- **Text under study**
-.-.-
Categories
Legal, Laws, and Regs

More on the Arbitration Fairness Act of 2007

The Consumerist has more on the Arbitration Fairness Act of 2007.

People Over Profits has an email campaign but it also helps to contact your Congressional rep directly. A letter of phone call also works wonders.

How important is this bill? There is no bill pending in Congress that scares Corporate America more than this one. There is no bill pending in Congress that could more help the American people than this one.

Due to rulings in the Supreme Court, mandatory arbitration agreements now trump the Equal Employment Opportunity Commission when it comes to employment discrimination lawsuits. This means that an arbitrator can make decisions based on civil rights, can do so without following the law, can do so without following the arbitration rules themselves, and can do so without any transparency into the decision process.

…after Sherri Warner lost her discrimination and wrongful firing suit in mandatory arbitration, a San Francisco arbitrator not only charged her nearly $16,000 for his time, he ordered her to pay her opponent’s legal fees of more than $207,000.

The fee award would probably not have been allowed in court, and it forced Warner into bankruptcy. But after her lawyer, Stephen Gorski, asked the arbitrator to explain his decision, the arbitrator refused when reminded no rules required him to do so.

Arbitrators rarely issue written opinions, making requests for review virtually impossible.

What’s scarier is that this case was ten years ago, and since then, the Supreme Court has given even more power to arbitration, including giving it power over ruling on employment discrimination that now supersedes that of the EEOC. The Supremes have even given it power over the law, itself. In recent case, one of my favorites, Buckeye Check Cashing vs. Cardenga, a man sued a check cashing company claiming that the conditions of the loan were illegal. The company, which had a mandatory arbitration clause, demanded that the claim be taken to arbitration. The state of Florida disagreed, saying that an arbitration clause that was in a contract deemed to be illegal is not enforceable.

However, our Scalia controlled Supreme Court doesn’t allow a little thing like an illegal contract deter it. It decided that it wasn’t up to the courts to determine the validity of an arbitration clause just because it happened to be in an illegal contract — the only item the courts could determine is whether the arbitration clause is, in and of itself, legal. The rest of the contract was then up to the arbitrator.

Question

Under the Federal Arbitration Act, may a party avoid arbitration by arguing that the contract in which the arbitration clause is contained is illegal?

Conclusion

No. The 7-1 majority (Justice Samuel Alito not participating) ruled that challenges to the legality of a contract as a whole must be argued before the arbitrator rather than a court. The opinion by Justice Antonin Scalia explained that “unless the challenge is to the arbitration clause itself, the issue of the contract’s validity is considered by the arbitrator in the first instance.” The Court held that the Florida Supreme Court had been wrong to rely on a distinction between void and merely voidable contracts, because the word “contract” in the Federal Arbitration Act includes contracts later found to be void. Justice Clarence Thomas dissented due to his long-held view that the FAA does not apply in state courts.
-.-.-
- **Stored data**
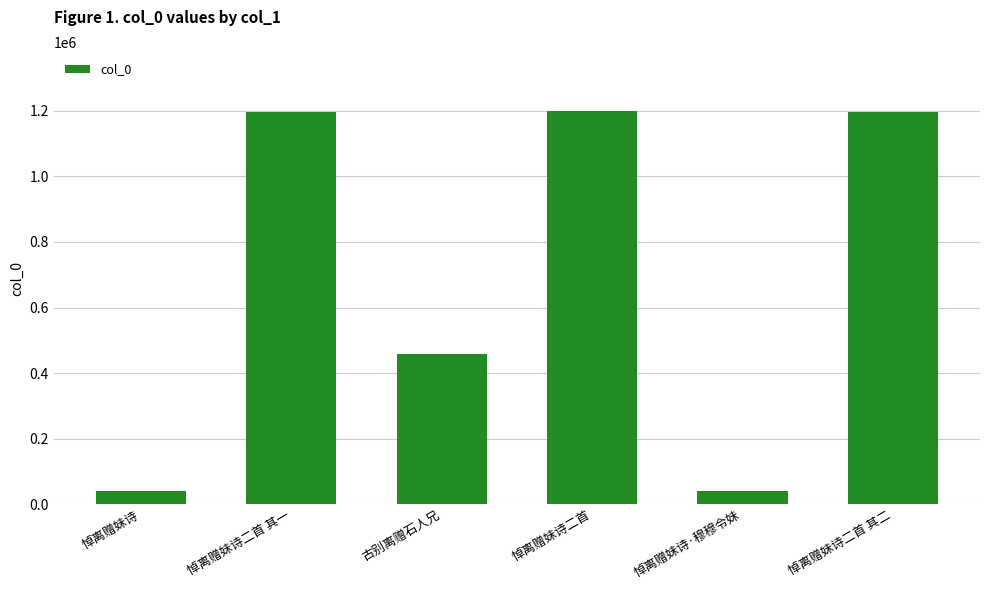

At which label is the value closest to 619728?

古别离赠石人兄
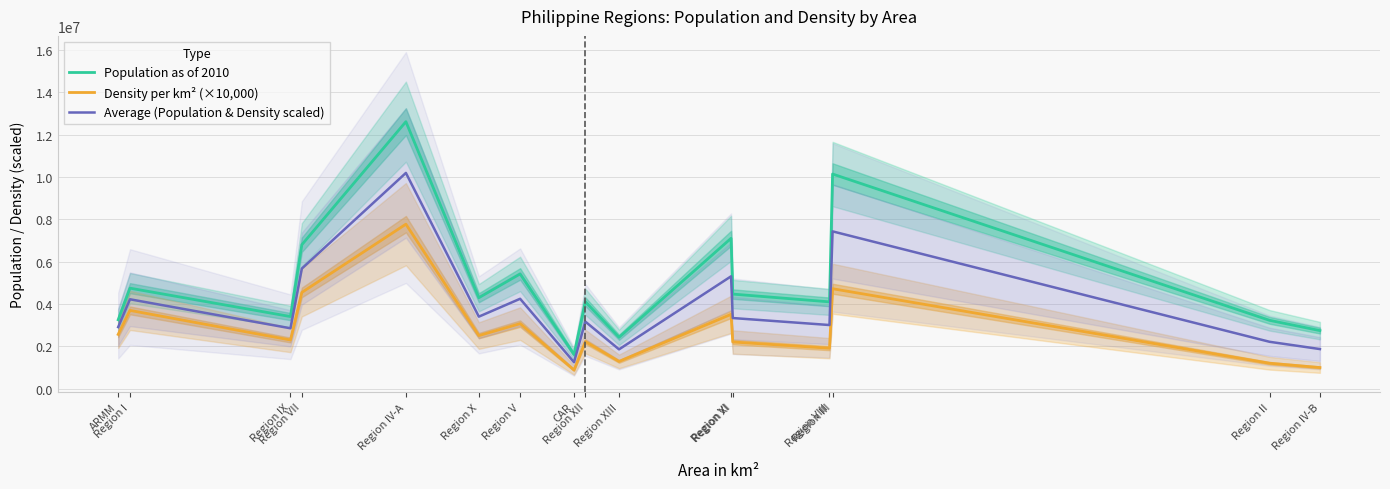

True or false: Density per km² (×10,000) and Population as of 2010 cross at least once.

False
-.-.-
- **Tasks to complete**
A - In the arbitration post, how much in legal fees did the arbitrator order Sherri Warner to pay her opponent?
B - Write out the stretch of the arbitration post from "Arbitrators rarely issue" through "is not enforceable.", word for word.

- **Set of answers**
A - More than $207,000.

B -
Arbitrators rarely issue written opinions, making requests for review virtually impossible.

What’s scarier is that this case was ten years ago, and since then, the Supreme Court has given even more power to arbitration, including giving it power over ruling on employment discrimination that now supersedes that of the EEOC. The Supremes have even given it power over the law, itself. In recent case, one of my favorites, Buckeye Check Cashing vs. Cardenga, a man sued a check cashing company claiming that the conditions of the loan were illegal. The company, which had a mandatory arbitration clause, demanded that the claim be taken to arbitration. The state of Florida disagreed, saying that an arbitration clause that was in a contract deemed to be illegal is not enforceable.